START MATERIAL SHOWN

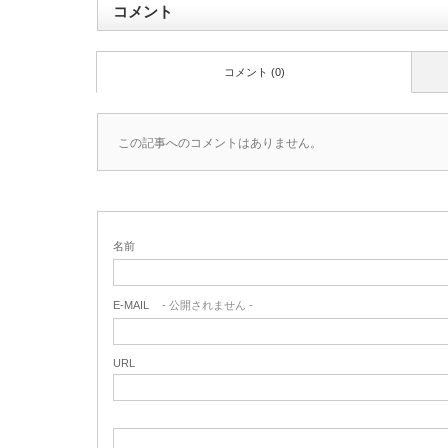
コメント
コメント (0)
この記事へのコメントはありません。
名前
E-MAIL
- 公開されません -
URL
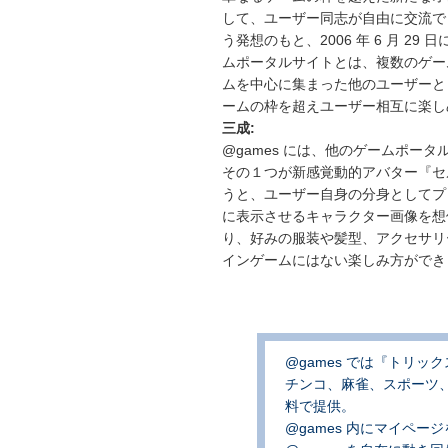
して、ユーザー同志が自由に交流で
う発想のもと、2006 年 6 月 2
ムポータルサイトとは、複数のゲー
ムを中心に集まった他のユーザーと
ームの枠を超えユーザー相互に楽し
三成:
@games には、他のゲームポー
その１つが新感覚動的アバター『セ
うと、ユーザー自身の分身としてプ
に表示させるキャラクター画像を想
り、好みの服装や髪型、アクセサリ
インゲームにはない楽しみ方ができ
@games では『トリ
チンコ、麻雀、スポーツ
料で提供。
@games 内にマイペ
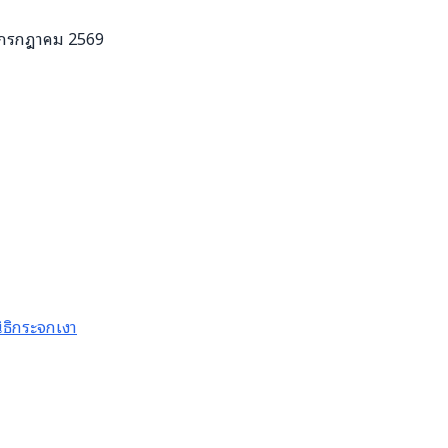
 5 กรกฎาคม 2569
ธิกระจกเงา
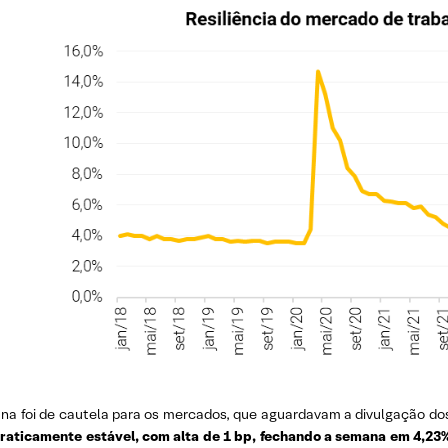
na foi de cautela para os mercados, que aguardavam a divulgação d
praticamente estável, com alta de 1 bp, fechando a semana em 4,23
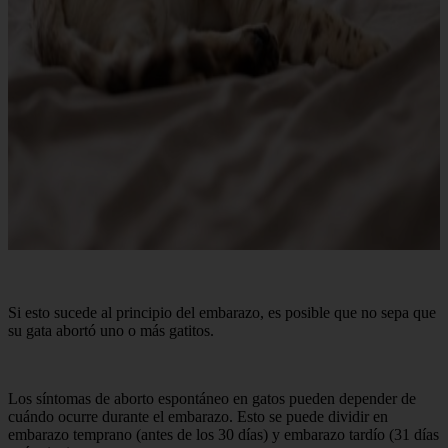
Si esto sucede al principio del embarazo, es posible que no sepa que
su gata abortó uno o más gatitos.
Los síntomas de aborto espontáneo en gatos pueden depender de
cuándo ocurre durante el embarazo. Esto se puede dividir en
embarazo temprano (antes de los 30 días) y embarazo tardío (31 días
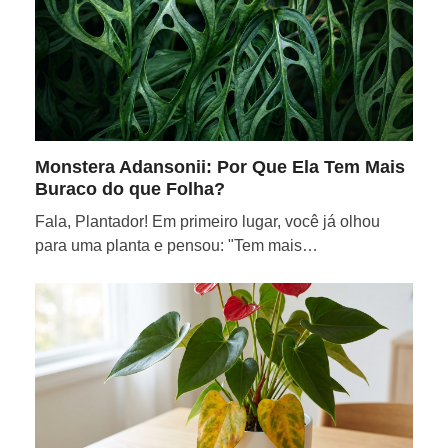
Monstera Adansonii: Por Que Ela Tem Mais
Buraco do que Folha?
Fala, Plantador! Em primeiro lugar, você já olhou
para uma planta e pensou: "Tem mais…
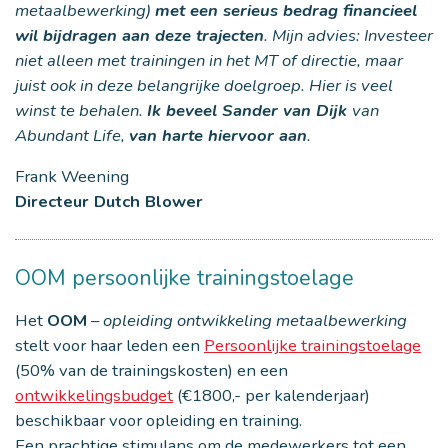
metaalbewerking)
met een serieus bedrag financieel
wil bijdragen aan deze trajecten
. Mijn advies: Investeer
niet alleen met trainingen in het MT of directie, maar
juist ook in deze belangrijke doelgroep. Hier is veel
winst te behalen.
Ik beveel Sander van Dijk
van
Abundant Life,
van harte hiervoor aan
.
Frank Weening
Directeur Dutch Blower
OOM persoonlijke trainingstoelage
Het
OOM
–
opleiding ontwikkeling metaalbewerking
stelt voor haar leden een
Persoonlijke trainingstoelage
(50% van de trainingskosten) en een
ontwikkelingsbudget
(€1800,- per kalenderjaar)
beschikbaar voor opleiding en training.
Een prachtige stimulans om de medewerkers tot een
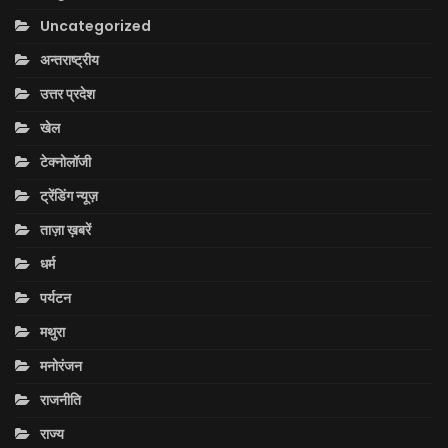
Uncategorized
अन्तराष्ट्रीय
उत्तर प्रदेश
खेल
टेक्नोलॉजी
ट्रेंडिंग न्यूज़
ताज़ा ख़बरें
धर्म
पर्यटन
मथुरा
मनोरंजन
राजनीति
राज्य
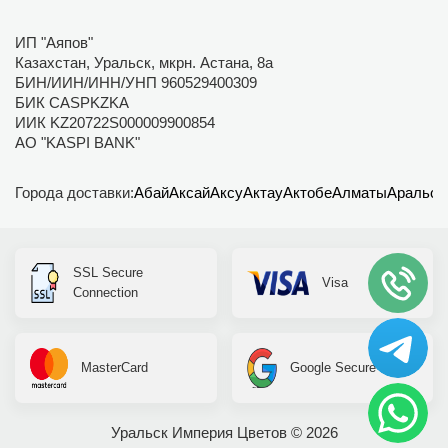
ИП "Аяпов"
Казахстан, Уральск, мкрн. Астана, 8а
БИН/ИИН/ИНН/УНП 960529400309
БИК CASPKZKA
ИИК KZ20722S000009900854
АО "KASPI BANK"
Города доставки:
Абай
Аксай
Аксу
Актау
Актобе
Алматы
Аральск
SSL Secure
Visa
Connection
MasterCard
Google Secure
Уральск Империя Цветов © 2026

END MATERIAL SHOWN

Convert every line of the listing into a numbered list, skipping blank lines and leaving out the pictures.

1. コメント
2. コメント (0)
3. この記事へのコメントはありません。
4. 名前
5. E-MAIL
6. - 公開されません -
7. URL
8. して、ユーザー同志が自由に交流で
9. う発想のもと、2006 年 6 月 2
10. ムポータルサイトとは、複数のゲー
11. ムを中心に集まった他のユーザーと
12. ームの枠を超えユーザー相互に楽し
13. 三成:
14. @games には、他のゲームポー
15. その１つが新感覚動的アバター『セ
16. うと、ユーザー自身の分身としてプ
17. に表示させるキャラクター画像を想
18. り、好みの服装や髪型、アクセサリ
19. インゲームにはない楽しみ方ができ
20. @games では『トリ
21. チンコ、麻雀、スポーツ
22. 料で提供。
23. @games 内にマイペ
24.  5 กรกฎาคม 2569
25. ธิกระจกเงา
26. na foi de cautela para os mercados, que aguardavam a divulgação d
27. praticamente estável, com alta de 1 bp, fechando a semana em 4,23
28. Si esto sucede al principio del embarazo, es posible que no sepa que
29. su gata abortó uno o más gatitos.
30. Los síntomas de aborto espontáneo en gatos pueden depender de
31. cuándo ocurre durante el embarazo. Esto se puede dividir en
32. embarazo temprano (antes de los 30 días) y embarazo tardío (31 días
33. Monstera Adansonii: Por Que Ela Tem Mais
34. Buraco do que Folha?
35. Fala, Plantador! Em primeiro lugar, você já olhou
36. para uma planta e pensou: "Tem mais…
37. metaalbewerking)
38. met een serieus bedrag financieel
39. wil bijdragen aan deze trajecten
40. . Mijn advies: Investeer
41. niet alleen met trainingen in het MT of directie, maar
42. juist ook in deze belangrijke doelgroep. Hier is veel
43. winst te behalen.
44. Ik beveel Sander van Dijk
45. van
46. Abundant Life,
47. van harte hiervoor aan
48. .
49. Frank Weening
50. Directeur Dutch Blower
51. OOM persoonlijke trainingstoelage
52. Het
53. OOM
54. –
55. opleiding ontwikkeling metaalbewerking
56. stelt voor haar leden een
57. Persoonlijke trainingstoelage
58. (50% van de trainingskosten) en een
59. ontwikkelingsbudget
60. (€1800,- per kalenderjaar)
61. beschikbaar voor opleiding en training.
62. Een prachtige stimulans om de medewerkers tot een
63. Uncategorized
64. अन्तराष्ट्रीय
65. उत्तर प्रदेश
66. खेल
67. टेक्नोलॉजी
68. ट्रेंडिंग न्यूज़
69. ताज़ा ख़बरें
70. धर्म
71. पर्यटन
72. मथुरा
73. मनोरंजन
74. राजनीति
75. राज्य
76. ИП "Аяпов"
77. Казахстан, Уральск, мкрн. Астана, 8а
78. БИН/ИИН/ИНН/УНП 960529400309
79. БИК CASPKZKA
80. ИИК KZ20722S000009900854
81. АО "KASPI BANK"
82. Города доставки:
83. Абай
84. Аксай
85. Аксу
86. Актау
87. Актобе
88. Алматы
89. Аральск
90. SSL Secure
91. Visa
92. Connection
93. MasterCard
94. Google Secure
95. Уральск Империя Цветов © 2026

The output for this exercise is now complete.